Long-context language models unlock advanced capabilities in reasoning, code generation, and document summarization by leveraging dependencies across extended spans of text. However, a significant portion of readily available long-text data lacks meaningful long-distance dependencies; most spans can be predicted using only local context. Training on such data is inefficient, making careful data selection crucial. Therefore, we introduce LongFilter, a framework for curating training data tailored to long-context pretraining. LongFilter measures the information gain provided by extended context by contrasting model predictions under long-context versus short-context settings, thereby identifying samples where long-range dependencies are essential. Experiments with LLaMA-3-8B, extending its context length from 8K to 64K, show that LongFilter efficiently selects high-quality data and yields substantial improvements on benchmarks such as HELMET, LongBench, and RULER.

Paper Structure

This paper contains 26 sections, 10 equations, 5 figures, 3 tables.

Figures (5)

  • Figure 1: An illustration of the token-level long-context information gain.

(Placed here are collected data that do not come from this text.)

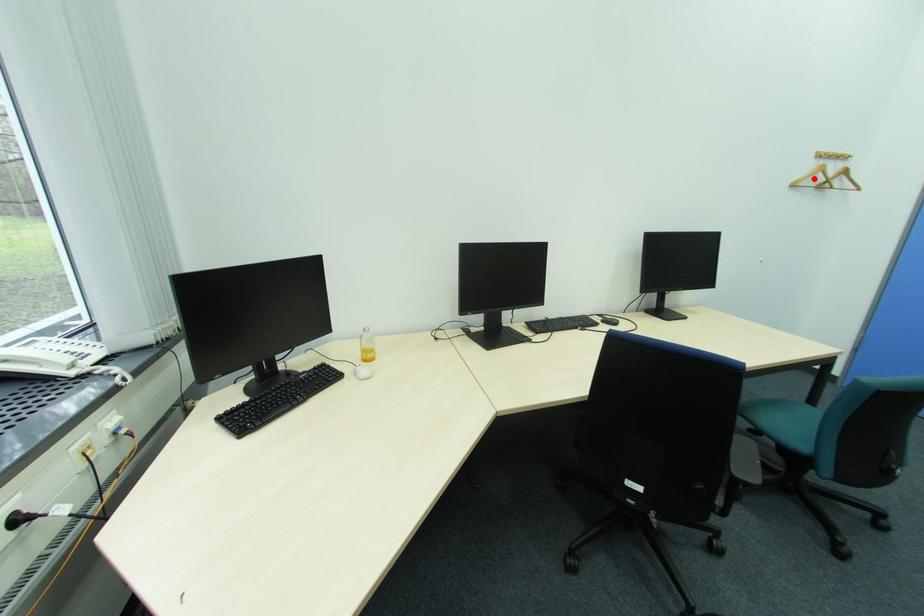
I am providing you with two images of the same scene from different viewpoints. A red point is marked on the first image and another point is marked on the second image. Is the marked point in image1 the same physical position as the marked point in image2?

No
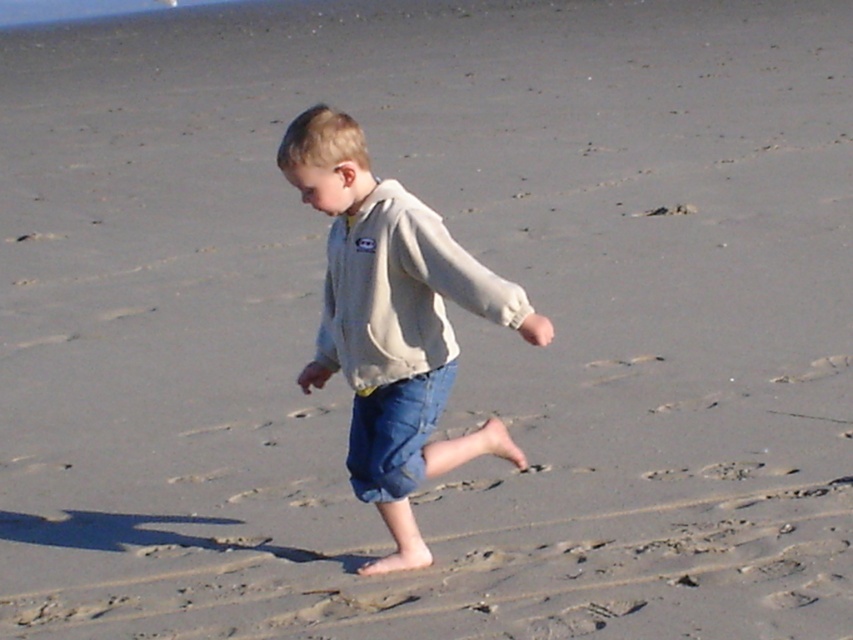
Question: Which point is farther from the camera taking this photo?

Choices:
 (A) (370, 317)
 (B) (292, 170)

Answer: (A)

Question: Which of the following is the closest to the observer?

Choices:
 (A) beige fleece sweatshirt at center
 (B) light beige fleece jacket at center

Answer: (B)

Question: Does light beige fleece jacket at center have a greater width compared to beige fleece sweatshirt at center?

Choices:
 (A) yes
 (B) no

Answer: (A)

Question: Is light beige fleece jacket at center positioned before beige fleece sweatshirt at center?

Choices:
 (A) yes
 (B) no

Answer: (A)

Question: Is light beige fleece jacket at center positioned at the back of beige fleece sweatshirt at center?

Choices:
 (A) yes
 (B) no

Answer: (B)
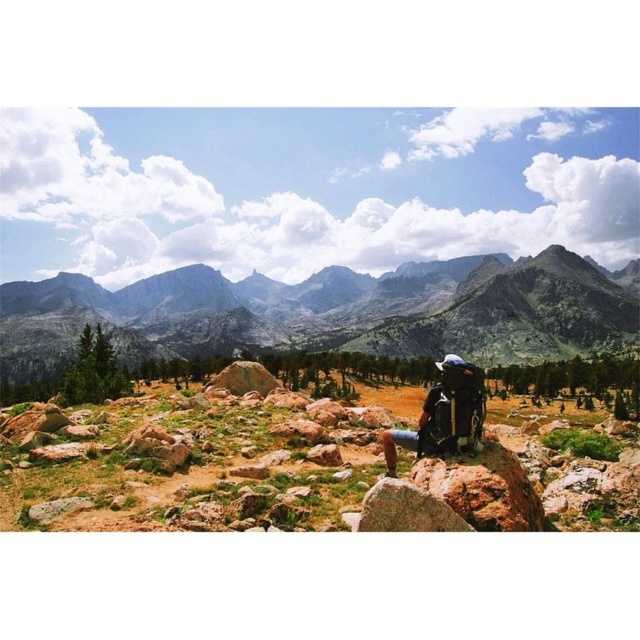
Identify the location of brown rocky terrain at center. This screenshot has width=640, height=640. point(189,460).

From the picture: Who is shorter, brown rocky terrain at center or matte black backpack at center?

matte black backpack at center

Is point (317, 525) more distant than point (483, 394)?

No, (317, 525) is in front of (483, 394).

I want to click on brown rocky terrain at center, so click(189, 460).

Can you confirm if gray rock formation at center is positioned above matte black backpack at center?

Yes.

Measure the distance between gray rock formation at center and camera.

gray rock formation at center and camera are 699.78 feet apart.

Does point (74, 337) lie behind point (442, 381)?

Yes, point (74, 337) is farther from viewer.

This screenshot has width=640, height=640. In order to click on gray rock formation at center in this screenshot , I will do `click(332, 312)`.

Is point (524, 433) positioned in front of point (148, 310)?

Yes, it is.

Between brown rocky terrain at center and gray rock formation at center, which one is positioned lower?

brown rocky terrain at center

Is point (81, 452) positioned after point (381, 332)?

No, it is in front of (381, 332).

You are a GUI agent. You are given a task and a screenshot of the screen. Output one action in this format:
    pyautogui.click(x=<x>, y=<y>)
    Task: Click on the brown rocky terrain at center
    This screenshot has width=640, height=640.
    Given the screenshot: What is the action you would take?
    pyautogui.click(x=189, y=460)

Given only the Short Context ($S$) "I hate this", the predictive distribution for the next token has high entropy, as many words ('song', 'thing', 'movie') are plausible. The Extended Context ($E$), "The plot was a mess...", provides critical information that reduces this entropy, concentrating the probability on "movie".
  • Figure 2: Workflow of LongFilter. The Upper part computes the next-token probability distribution using a short-context sliding window (shown as 4 tokens for illustration, though our experiments use 4K), while the Lower part computes it using the full long context. LongFilter then scores the information gain (Middle part) by calculating a token-level surrogate KL divergence between these two distributions. This gain is low for locally predictable tokens (such as 'was'), but high for tokens that require extended context (such as 'movie'). Finally, these token-level scores are aggregated to produce a single score for the entire data instance.
  • Figure 3: Performance on Recall tasks (Needle-in-a-Haystack) w.r.t trained tokens.
  • Figure 4: Performance on HELMET with respect to trained tokens.
  • Figure 5: Token-level context score analysis on a subset of the processed SlimPajama-Arxiv dataset. In the top examples, the color of each token is determined by its score: the darker the color, the higher the score. (a) A high-scoring segment of well-formed academic prose from a PhD thesis. (b) A low-scoring segment containing non-prose LaTeX TikZ drawing commands. (c) Context Scores across the full token sequence for documents of the top three ranks and the bottom three ranks.